Frank held his breath, wondering what Higgins would find.
After four or five minutes the sheriff came back, and he was in a furious mood.
“I know the critter is here somewhere!” he roared; “and I’ll have him, too! Can’t hide from me!”
“That’s right,” smiled Frank, with a profound bow. “You have an eagle eye, Mr. Higgins, and you should be able to find anything there is about the place. I wouldn’t think of trying to hide from you.”

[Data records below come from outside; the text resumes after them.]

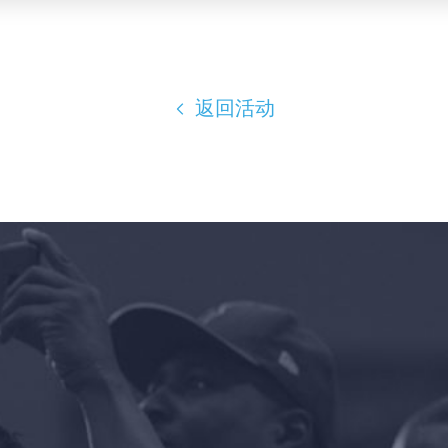
返回活动
首页
Shop
Take Back the Courts
与我们合作
新闻
您的派对
行动
Vote
捐赠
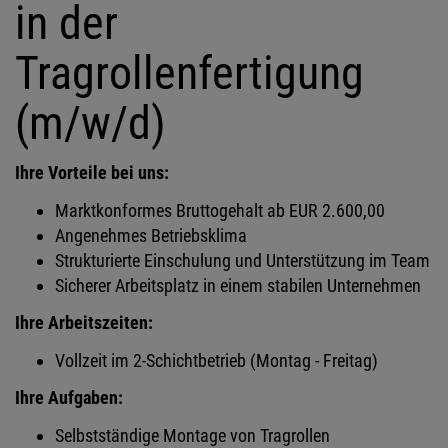
in der
Tragrollenfertigung
(m/w/d)
Ihre Vorteile bei uns:
Marktkonformes Bruttogehalt ab EUR 2.600,00
Angenehmes Betriebsklima
Strukturierte Einschulung und Unterstützung im Team
Sicherer Arbeitsplatz in einem stabilen Unternehmen
Ihre Arbeitszeiten:
Vollzeit im 2-Schichtbetrieb (Montag - Freitag)
Ihre Aufgaben:
Selbstständige Montage von Tragrollen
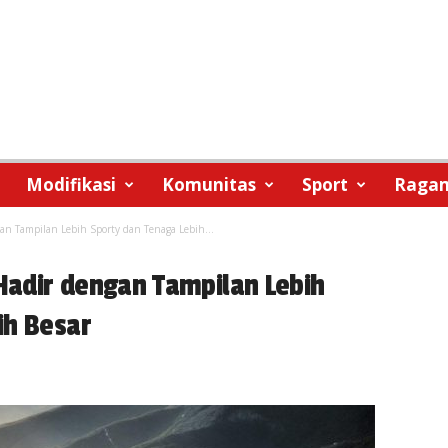
Modifikasi
Komunitas
Sport
Raga
n Tampilan Lebih Sporty dan Tenaga Lebih...
adir dengan Tampilan Lebih
ih Besar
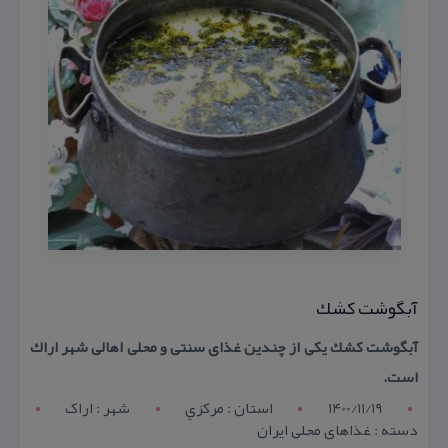
آبگوشت كشك
آبگوشت كشك یكی از چندین غذای سنتی و محلی اهالی شهر اراك
است.
1400/11/19
استان : مرکزي
شهر : اراک
دسته : غذاهای محلی ایران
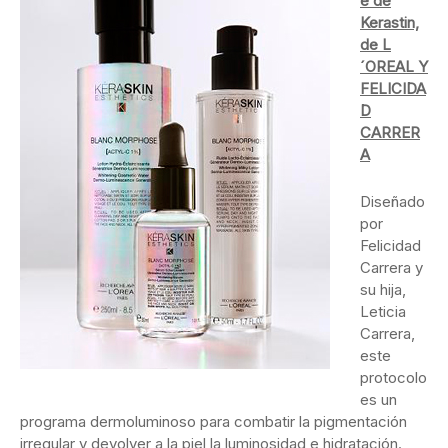
e de
Kerastin,
de L
´OREAL Y
FELICIDA
D
CARRER
A
Diseñado
por
Felicidad
Carrera y
su hija,
Leticia
Carrera,
este
protocolo
es un
programa dermoluminoso para combatir la pigmentación
irregular y devolver a la piel la luminosidad e hidratación.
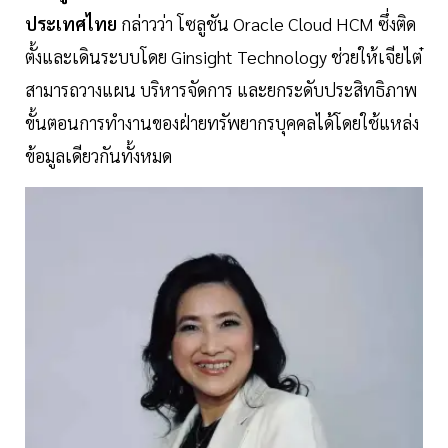
ประเทศไทย
กล่าวว่า โซลูชัน Oracle Cloud HCM ซึ่งติด
ตั้งและเดินระบบโดย Ginsight Technology ช่วยให้เจียไต๋
สามารถวางแผน บริหารจัดการ และยกระดับประสิทธิภาพ
ขั้นตอนการทำงานของฝ่ายทรัพยากรบุคคลได้โดยใช้แหล่ง
ข้อมูลเดียวกันทั้งหมด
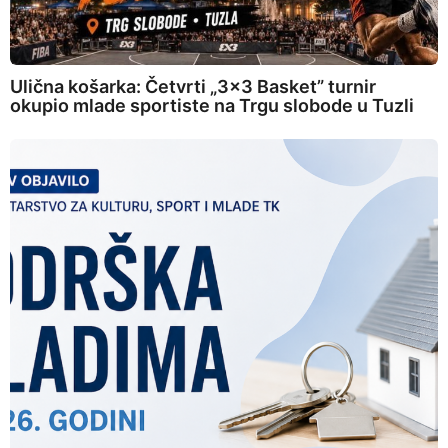
Ulična košarka: Četvrti „3×3 Basket” turnir
okupio mlade sportiste na Trgu slobode u Tuzli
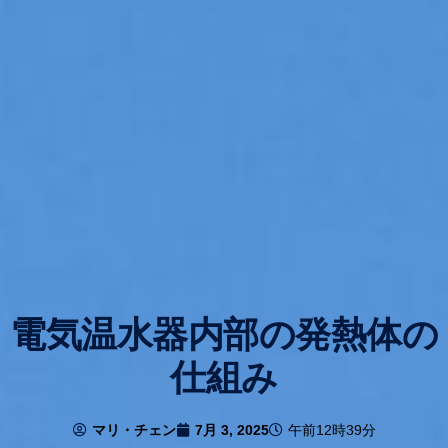
電気温水器内部の発熱体の
仕組み
マリ・チェン
7月 3, 2025
午前12時39分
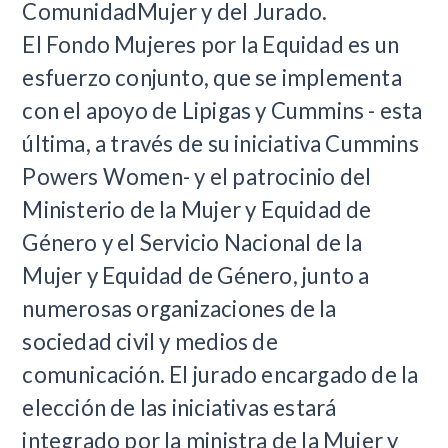
ComunidadMujer y del Jurado.
El Fondo Mujeres por la Equidad es un
esfuerzo conjunto, que se implementa
con el apoyo de Lipigas y Cummins - esta
última, a través de su iniciativa Cummins
Powers Women- y el patrocinio del
Ministerio de la Mujer y Equidad de
Género y el Servicio Nacional de la
Mujer y Equidad de Género, junto a
numerosas organizaciones de la
sociedad civil y medios de
comunicación. El jurado encargado de la
elección de las iniciativas estará
integrado por la ministra de la Mujer y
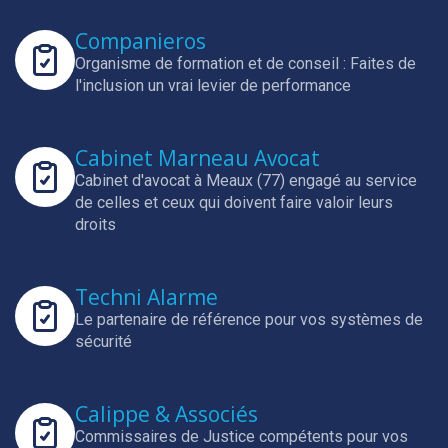
Companieros
Organisme de formation et de conseil : Faites de
l'inclusion un vrai levier de performance
Cabinet Marneau Avocat
Cabinet d'avocat à Meaux (77) engagé au service
de celles et ceux qui doivent faire valoir leurs
droits
Techni Alarme
Le partenaire de référence pour vos systèmes de
sécurité
Calippe & Associés
Commissaires de Justice compétents pour vos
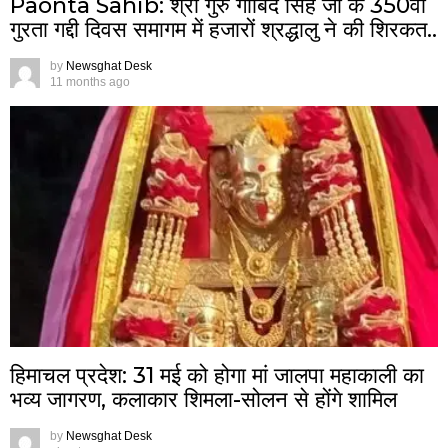
Paonta Sahib: श्री गुरु गोबिंद सिंह जी के 350वां
गुरता गद्दी दिवस समागम में हजारों श्रद्धालु ने की शिरकत..
by
Newsghat Desk
11 months ago
हिमाचल प्रदेश: 31 मई को होगा मां जालपा महाकाली का
भव्य जागरण, कलाकार शिमला-सोलन से होंगे शामिल
by
Newsghat Desk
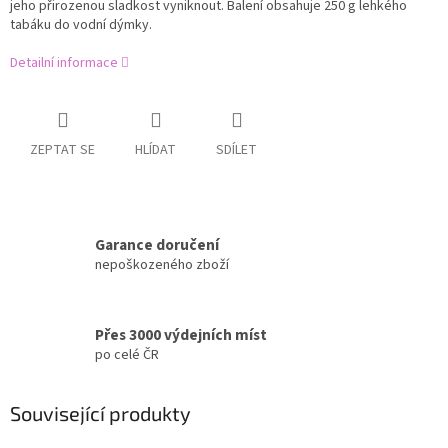
jeho přirozenou sladkost vyniknout. Balení obsahuje 250 g lehkého
tabáku do vodní dýmky.
Detailní informace
ZEPTAT SE
HLÍDAT
SDÍLET
Garance doručení
nepoškozeného zboží
Přes 3000 výdejních míst
po celé ČR
Související produkty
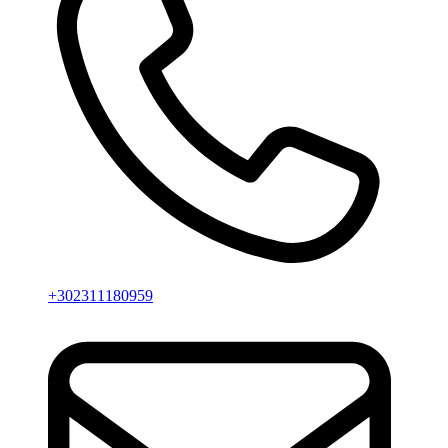
+302311180959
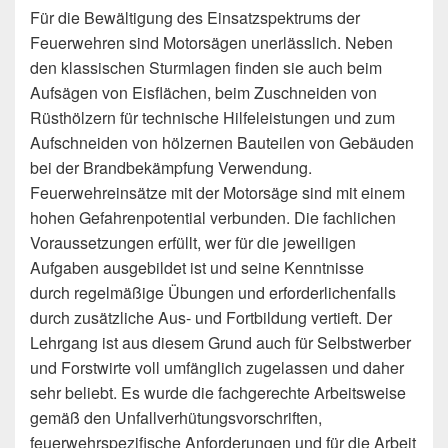
Für die Bewältigung des Einsatzspektrums der
Feuerwehren sind Motorsägen unerlässlich. Neben
den klassischen Sturmlagen finden sie auch beim
Aufsägen von Eisflächen, beim Zuschneiden von
Rüsthölzern für technische Hilfeleistungen und zum
Aufschneiden von hölzernen Bauteilen von Gebäuden
bei der Brandbekämpfung Verwendung.
Feuerwehreinsätze mit der Motorsäge sind mit einem
hohen Gefahrenpotential verbunden. Die fachlichen
Voraussetzungen erfüllt, wer für die jeweiligen
Aufgaben ausgebildet ist und seine Kenntnisse
durch regelmäßige Übungen und erforderlichenfalls
durch zusätzliche Aus- und Fortbildung vertieft. Der
Lehrgang ist aus diesem Grund auch für Selbstwerber
und Forstwirte voll umfänglich zugelassen und daher
sehr beliebt. Es wurde die fachgerechte Arbeitsweise
gemäß den Unfallverhütungsvorschriften,
feuerwehrspezifische Anforderungen und für die Arbeit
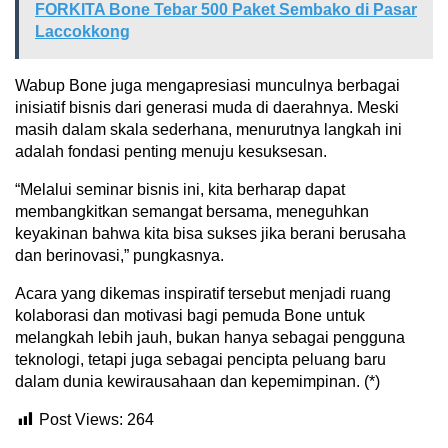
FORKITA Bone Tebar 500 Paket Sembako di Pasar
Laccokkong
Wabup Bone juga mengapresiasi munculnya berbagai
inisiatif bisnis dari generasi muda di daerahnya. Meski
masih dalam skala sederhana, menurutnya langkah ini
adalah fondasi penting menuju kesuksesan.
“Melalui seminar bisnis ini, kita berharap dapat
membangkitkan semangat bersama, meneguhkan
keyakinan bahwa kita bisa sukses jika berani berusaha
dan berinovasi,” pungkasnya.
Acara yang dikemas inspiratif tersebut menjadi ruang
kolaborasi dan motivasi bagi pemuda Bone untuk
melangkah lebih jauh, bukan hanya sebagai pengguna
teknologi, tetapi juga sebagai pencipta peluang baru
dalam dunia kewirausahaan dan kepemimpinan. (*)
Post Views:
264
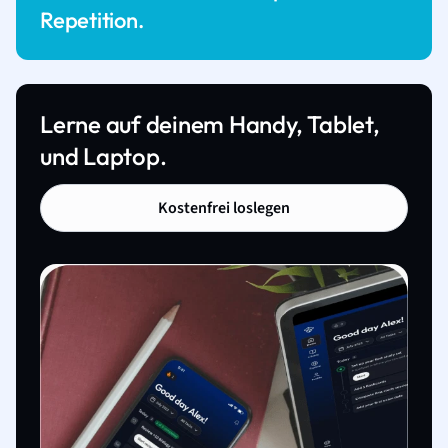
Repetition.
Lerne auf deinem Handy, Tablet,
und Laptop.
Kostenfrei loslegen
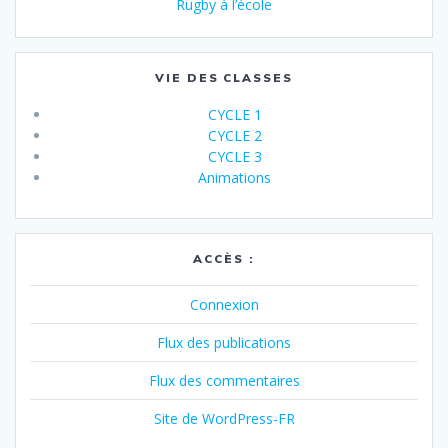
Rugby à l’école
VIE DES CLASSES
CYCLE 1
CYCLE 2
CYCLE 3
Animations
ACCÈS :
Connexion
Flux des publications
Flux des commentaires
Site de WordPress-FR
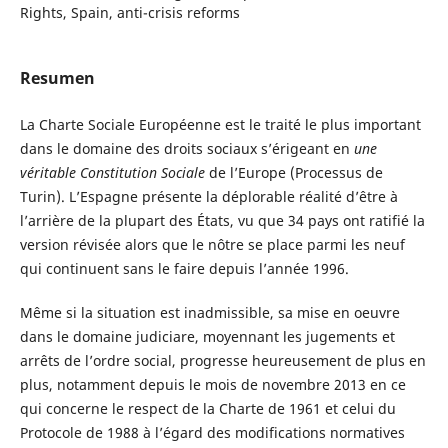
Rights, Spain, anti-crisis reforms
Resumen
La Charte Sociale Européenne est le traité le plus important
dans le domaine des droits sociaux s’érigeant en
une
véritable Constitution Sociale
de l’Europe (Processus de
Turin). L’Espagne présente la déplorable réalité d’être à
l’arrière de la plupart des États, vu que 34 pays ont ratifié la
version révisée alors que le nôtre se place parmi les neuf
qui continuent sans le faire depuis l’année 1996.
Même si la situation est inadmissible, sa mise en oeuvre
dans le domaine judiciare, moyennant les jugements et
arrêts de l’ordre social, progresse heureusement de plus en
plus, notamment depuis le mois de novembre 2013 en ce
qui concerne le respect de la Charte de 1961 et celui du
Protocole de 1988 à l’égard des modifications normatives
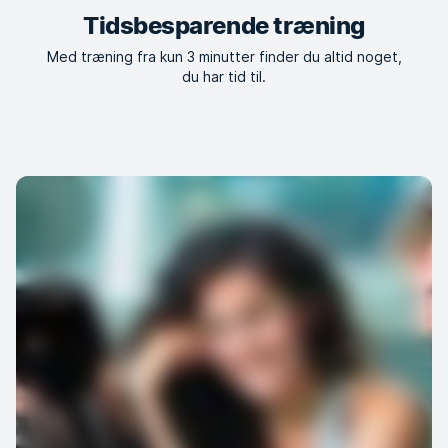
Tidsbesparende træning
Med træning fra kun 3 minutter finder du altid noget,
du har tid til.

“Ye-he! ye-he! ye-he!” giggled Toots.
Higgins’ face was black with fury. He pointed a revolver straight at Frank, and thundered:
“You think you’re funny, but I’m going ter bore yer if you don’t talk up instanter! You know where that galoot Hodge is hid, and you’ll tell, too.”
“My dear sir,” returned Frank, as he folded his arms and looked the furious man fairly in the eyes, “I do not know where Bart Hodge is hidden, and I would not tell if I did.”
Higgins ground has teeth.
“Say yer prayers!” he grated. “I’m goin’ to make you the thirteenth!”
He was in deadly earnest, yet it did not seem that Frank quailed in the least before him. Indeed, in the face of such peril, Merriwell apparently grew bolder, and a scornful smile curled his lips.